Hey Pix, Half a stone or roughly just over 3kg or indeed 7 pounds if you are old skool could be lost sensibly in 4 - 6 weeks easily enough.

Extreme recommend that 3 capsules are to be taken with Breakfast and another 3 capsules to be taken half and hour before exercising. They also suggest that some people may wish to take more servings throughout the day don't recommend more than 12 capsules per day.

If you stick to the 3 before breakfast and 3 before training a tub which has 40 x 3 capsule servings will last you 20 days. A tub on the Extreme website costs 32.95 - the 3 tub [which if you think on the same amount of servings as stated in the above example would last you 2 months!] offer is 59.90, I don't know if you'll get your extra 25% discount on top of that, but I think it's a great offer and very good value.


----------



## Pix (Jun 6, 2009)

Thanks Phill!

Your right, Definitely go for the 3 tub offer. Just got to wait for the money to come in now  Hopefully I will finally shift this stubborn fat with the extra help.


----------



## splinter1466867924 (Aug 5, 2005)

Up the ante of fat burning.

Do cardio in the morning before breakfast, your body goes straight into fat burning mode.

Use heart rate monitors, keep your heart rate of 65% of max (ideal for fat burning).

Do cardio twice a day if you can.

Taper off carbs month by month (keeping protein high) and gradually increase cardio sessions.

If you make these changes you will induce metabolic changes to help burn fat! Paired with such supplements like lean-r, ephedrine, caffeine, aspirin etc... It will happen.

Simple rules, follow them!


----------



## westy191466867924 (Sep 9, 2005)

is lean-r ok to use, if competing in the BNBF, are any of the ingredents on the banned list?


----------



## Guest (Feb 12, 2010)

they definitely work, I also use them during cutting to make weight classes - gives you good energy also!!


----------



## Pix (Jun 6, 2009)

westy19 said:


> is lean-r ok to use, if competing in the BNBF, are any of the ingredents on the banned list?

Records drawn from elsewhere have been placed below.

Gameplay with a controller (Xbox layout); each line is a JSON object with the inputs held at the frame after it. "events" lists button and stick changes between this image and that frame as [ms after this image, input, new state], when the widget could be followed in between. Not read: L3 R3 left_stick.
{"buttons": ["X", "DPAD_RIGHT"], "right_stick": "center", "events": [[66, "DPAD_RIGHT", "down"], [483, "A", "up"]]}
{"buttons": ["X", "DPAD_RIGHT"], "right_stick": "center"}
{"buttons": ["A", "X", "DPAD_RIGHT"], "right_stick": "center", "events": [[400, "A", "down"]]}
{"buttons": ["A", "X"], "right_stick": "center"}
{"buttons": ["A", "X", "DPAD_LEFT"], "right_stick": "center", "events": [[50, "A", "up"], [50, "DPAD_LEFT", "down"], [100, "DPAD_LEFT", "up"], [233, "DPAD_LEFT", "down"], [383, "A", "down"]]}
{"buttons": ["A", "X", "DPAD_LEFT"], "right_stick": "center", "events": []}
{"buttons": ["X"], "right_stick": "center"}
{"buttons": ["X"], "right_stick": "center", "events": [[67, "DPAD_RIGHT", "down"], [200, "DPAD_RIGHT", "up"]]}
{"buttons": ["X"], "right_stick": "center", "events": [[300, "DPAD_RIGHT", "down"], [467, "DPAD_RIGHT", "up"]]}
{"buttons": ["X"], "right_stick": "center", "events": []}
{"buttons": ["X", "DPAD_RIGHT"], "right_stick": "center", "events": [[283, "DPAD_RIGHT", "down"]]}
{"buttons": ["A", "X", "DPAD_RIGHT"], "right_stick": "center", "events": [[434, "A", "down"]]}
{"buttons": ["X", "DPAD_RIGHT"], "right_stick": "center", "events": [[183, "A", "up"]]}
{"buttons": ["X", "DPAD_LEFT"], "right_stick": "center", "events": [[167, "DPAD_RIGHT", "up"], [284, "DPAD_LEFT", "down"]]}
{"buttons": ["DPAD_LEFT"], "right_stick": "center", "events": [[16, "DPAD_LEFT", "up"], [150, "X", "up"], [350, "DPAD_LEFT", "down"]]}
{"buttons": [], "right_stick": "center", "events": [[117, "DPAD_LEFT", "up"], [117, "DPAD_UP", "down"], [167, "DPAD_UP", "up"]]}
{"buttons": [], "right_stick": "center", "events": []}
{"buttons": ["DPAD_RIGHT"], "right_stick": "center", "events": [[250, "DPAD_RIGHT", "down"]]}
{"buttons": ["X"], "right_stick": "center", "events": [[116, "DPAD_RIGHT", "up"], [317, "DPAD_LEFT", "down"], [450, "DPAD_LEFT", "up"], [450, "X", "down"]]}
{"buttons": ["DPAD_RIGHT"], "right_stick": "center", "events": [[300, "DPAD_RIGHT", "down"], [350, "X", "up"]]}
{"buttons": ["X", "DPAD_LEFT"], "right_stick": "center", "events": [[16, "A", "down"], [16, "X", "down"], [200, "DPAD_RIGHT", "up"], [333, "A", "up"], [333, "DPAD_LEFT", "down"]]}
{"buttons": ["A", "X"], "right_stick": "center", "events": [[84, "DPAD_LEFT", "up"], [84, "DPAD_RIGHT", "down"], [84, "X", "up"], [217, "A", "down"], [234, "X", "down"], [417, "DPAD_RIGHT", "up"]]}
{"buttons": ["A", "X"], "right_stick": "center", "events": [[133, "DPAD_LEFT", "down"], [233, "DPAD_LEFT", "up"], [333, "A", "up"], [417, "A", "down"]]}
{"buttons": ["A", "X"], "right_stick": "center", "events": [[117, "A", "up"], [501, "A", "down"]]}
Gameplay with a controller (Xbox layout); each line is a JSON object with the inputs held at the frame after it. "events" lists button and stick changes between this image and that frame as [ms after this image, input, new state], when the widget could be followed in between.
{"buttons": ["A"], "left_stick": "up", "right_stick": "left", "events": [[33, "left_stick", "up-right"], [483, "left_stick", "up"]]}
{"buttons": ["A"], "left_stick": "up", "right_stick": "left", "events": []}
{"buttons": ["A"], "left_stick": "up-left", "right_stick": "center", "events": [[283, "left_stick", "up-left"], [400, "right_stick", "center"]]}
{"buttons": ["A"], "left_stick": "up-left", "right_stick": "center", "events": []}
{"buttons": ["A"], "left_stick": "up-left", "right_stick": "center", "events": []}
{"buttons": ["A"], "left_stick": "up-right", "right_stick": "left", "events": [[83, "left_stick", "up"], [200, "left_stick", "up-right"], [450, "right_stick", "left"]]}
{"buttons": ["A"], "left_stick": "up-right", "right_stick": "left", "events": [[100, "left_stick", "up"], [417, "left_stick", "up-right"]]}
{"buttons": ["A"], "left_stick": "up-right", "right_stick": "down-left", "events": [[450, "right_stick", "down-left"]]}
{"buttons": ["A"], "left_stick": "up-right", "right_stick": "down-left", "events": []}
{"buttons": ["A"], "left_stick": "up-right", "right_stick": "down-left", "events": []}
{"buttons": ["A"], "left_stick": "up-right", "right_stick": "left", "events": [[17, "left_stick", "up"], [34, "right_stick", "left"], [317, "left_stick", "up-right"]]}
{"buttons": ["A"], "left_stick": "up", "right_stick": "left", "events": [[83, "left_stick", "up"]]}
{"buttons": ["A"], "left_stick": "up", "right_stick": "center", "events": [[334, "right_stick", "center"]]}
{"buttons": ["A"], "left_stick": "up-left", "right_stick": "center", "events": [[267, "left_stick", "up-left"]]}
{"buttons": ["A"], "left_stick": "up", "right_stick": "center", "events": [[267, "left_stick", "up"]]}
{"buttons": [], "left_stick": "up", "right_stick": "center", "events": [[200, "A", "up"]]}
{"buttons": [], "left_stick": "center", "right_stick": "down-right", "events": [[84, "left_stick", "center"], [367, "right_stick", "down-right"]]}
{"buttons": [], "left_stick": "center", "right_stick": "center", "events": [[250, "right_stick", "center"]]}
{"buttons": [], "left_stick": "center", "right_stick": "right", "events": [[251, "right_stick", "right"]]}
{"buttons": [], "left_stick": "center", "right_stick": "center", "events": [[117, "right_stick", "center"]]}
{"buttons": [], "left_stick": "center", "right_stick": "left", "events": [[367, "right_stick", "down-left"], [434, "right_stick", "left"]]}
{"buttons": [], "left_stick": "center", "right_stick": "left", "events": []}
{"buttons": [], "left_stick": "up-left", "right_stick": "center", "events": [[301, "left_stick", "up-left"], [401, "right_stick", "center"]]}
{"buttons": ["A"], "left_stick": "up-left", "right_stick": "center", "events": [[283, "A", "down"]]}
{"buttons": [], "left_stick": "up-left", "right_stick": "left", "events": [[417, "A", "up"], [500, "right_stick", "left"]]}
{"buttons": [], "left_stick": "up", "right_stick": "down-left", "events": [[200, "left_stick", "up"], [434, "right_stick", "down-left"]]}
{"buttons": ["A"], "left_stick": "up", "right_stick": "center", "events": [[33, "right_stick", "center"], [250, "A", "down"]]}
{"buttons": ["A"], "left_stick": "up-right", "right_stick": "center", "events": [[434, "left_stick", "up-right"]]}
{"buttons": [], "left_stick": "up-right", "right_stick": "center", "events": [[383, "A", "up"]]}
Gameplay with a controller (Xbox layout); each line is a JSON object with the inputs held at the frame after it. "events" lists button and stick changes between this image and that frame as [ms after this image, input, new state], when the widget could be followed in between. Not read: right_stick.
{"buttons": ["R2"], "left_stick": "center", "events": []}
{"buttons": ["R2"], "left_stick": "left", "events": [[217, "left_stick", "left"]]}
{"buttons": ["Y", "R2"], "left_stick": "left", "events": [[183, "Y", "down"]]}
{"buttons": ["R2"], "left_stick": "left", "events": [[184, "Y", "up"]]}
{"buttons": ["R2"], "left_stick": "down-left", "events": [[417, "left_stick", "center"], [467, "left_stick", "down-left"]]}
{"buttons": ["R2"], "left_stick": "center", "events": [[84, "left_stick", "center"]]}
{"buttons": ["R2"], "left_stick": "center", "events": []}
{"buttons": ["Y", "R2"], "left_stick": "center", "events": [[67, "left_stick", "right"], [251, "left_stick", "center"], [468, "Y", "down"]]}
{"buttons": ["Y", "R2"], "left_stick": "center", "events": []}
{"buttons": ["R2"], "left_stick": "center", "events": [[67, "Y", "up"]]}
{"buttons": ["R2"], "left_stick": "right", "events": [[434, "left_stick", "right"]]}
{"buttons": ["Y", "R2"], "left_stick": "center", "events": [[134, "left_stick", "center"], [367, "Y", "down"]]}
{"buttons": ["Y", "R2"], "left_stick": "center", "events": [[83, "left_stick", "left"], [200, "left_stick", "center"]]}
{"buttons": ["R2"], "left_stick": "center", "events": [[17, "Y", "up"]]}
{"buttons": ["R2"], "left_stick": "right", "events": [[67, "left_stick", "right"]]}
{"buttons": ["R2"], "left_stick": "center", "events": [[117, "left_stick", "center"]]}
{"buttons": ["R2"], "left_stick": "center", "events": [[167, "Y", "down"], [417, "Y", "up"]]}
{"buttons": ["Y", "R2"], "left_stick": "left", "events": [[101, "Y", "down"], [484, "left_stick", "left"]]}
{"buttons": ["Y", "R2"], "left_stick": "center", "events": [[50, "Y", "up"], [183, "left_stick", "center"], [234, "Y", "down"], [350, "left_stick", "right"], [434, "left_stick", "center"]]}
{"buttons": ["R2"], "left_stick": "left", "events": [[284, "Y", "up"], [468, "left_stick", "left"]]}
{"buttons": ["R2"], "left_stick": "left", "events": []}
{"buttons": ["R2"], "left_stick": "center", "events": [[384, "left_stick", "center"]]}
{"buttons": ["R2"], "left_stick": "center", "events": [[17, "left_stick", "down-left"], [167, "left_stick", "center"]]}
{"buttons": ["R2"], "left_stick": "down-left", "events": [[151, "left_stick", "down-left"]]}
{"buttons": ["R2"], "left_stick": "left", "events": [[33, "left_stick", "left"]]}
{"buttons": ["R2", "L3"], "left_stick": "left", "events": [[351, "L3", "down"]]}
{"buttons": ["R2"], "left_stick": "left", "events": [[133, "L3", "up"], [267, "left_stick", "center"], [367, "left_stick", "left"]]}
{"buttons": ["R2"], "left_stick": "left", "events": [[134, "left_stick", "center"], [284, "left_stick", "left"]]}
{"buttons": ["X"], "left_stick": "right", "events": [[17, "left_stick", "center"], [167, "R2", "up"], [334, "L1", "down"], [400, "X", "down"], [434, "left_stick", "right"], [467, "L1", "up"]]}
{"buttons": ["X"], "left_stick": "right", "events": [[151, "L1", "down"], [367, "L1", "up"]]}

"THIS PRODUCT IS SAFE FOR IOC DRUG TESTED ATHLETES OUT OF SEASON DUE TO THE PRESCENCE OF OCTOPAMINE. IT IS NOT ALLOWED IN COMPETITION (we can't tell you exactly how that relates to a competitive drug tested bodybuilder other than to use it off season and not use it within a month of any potential contest)."

from the product page


----------



## Phill1466867973 (Sep 2, 2009)

It contains Octopamine, which is on the WADA banned list.

Extreme have been wise to inform people by stating that it's not legal at times of competition, but fine out of comp.

The banned list if you are concerned, find it under specified stimulants -

http://www.wada-ama.org/rtecontent/document/2009_Prohibited_List_ENG_Final_20_Sept_08.pdf


----------



## EXTREME (Aug 5, 2005)

I'm not sure exactly how this rule relates to a bodybuilder because you are only in competition on the day of the contest but it would show if you were tested for it if you used it up to the day before.

I think its safe to use up to a week before, I have had a look online and can only see 1 person ever having been in trouble for using anything containing octopamine and he was a goal keeper in the German handball league.

How octopamine would have made him a better goal keeper I'll never know but there you go!


----------



## Phill1466867973 (Sep 2, 2009)

There are natural BBers out there who compete and still use Lean-R at some point in their prep - bound to be, no?


----------



## splinter1466867924 (Aug 5, 2005)

Phill said:


> There are natural BBers out there who compete and still use Lean-R at some point in their prep - bound to be, no?


Im sure there is!

If anything just find the wash out rate of this banned ingredient.


----------



## Phill1466867973 (Sep 2, 2009)

I'm sure it won't stay in the system long. How do you find out?


----------



## EXTREME (Aug 5, 2005)

There are natural world champs using Lean-R up to 5 days out with now problem.


----------



## Phill1466867973 (Sep 2, 2009)

There you go then! To the poster who asked previous you can't get any fairer than that.


----------



## London1976 (Oct 16, 2009)

Ive just joined up with a new doctors considering ive never had 1 in the last 10 years lol. I have to have a medical check up with them next week ( which i already know what they are gonna say) Im the fittest 34 years old they have ever seen lol. But they wanna urine check and will lean-r show up in it


----------



## Phill1466867973 (Sep 2, 2009)

No, you'd have to of taken it a few days before and even then they'd have to be looking for it I'd imagine. They won't be interested in it mate.


----------



## splinter1466867924 (Aug 5, 2005)

When it comes to urine testing... i.e. testing for drugs! There are specific tests they have to do to test for x substances.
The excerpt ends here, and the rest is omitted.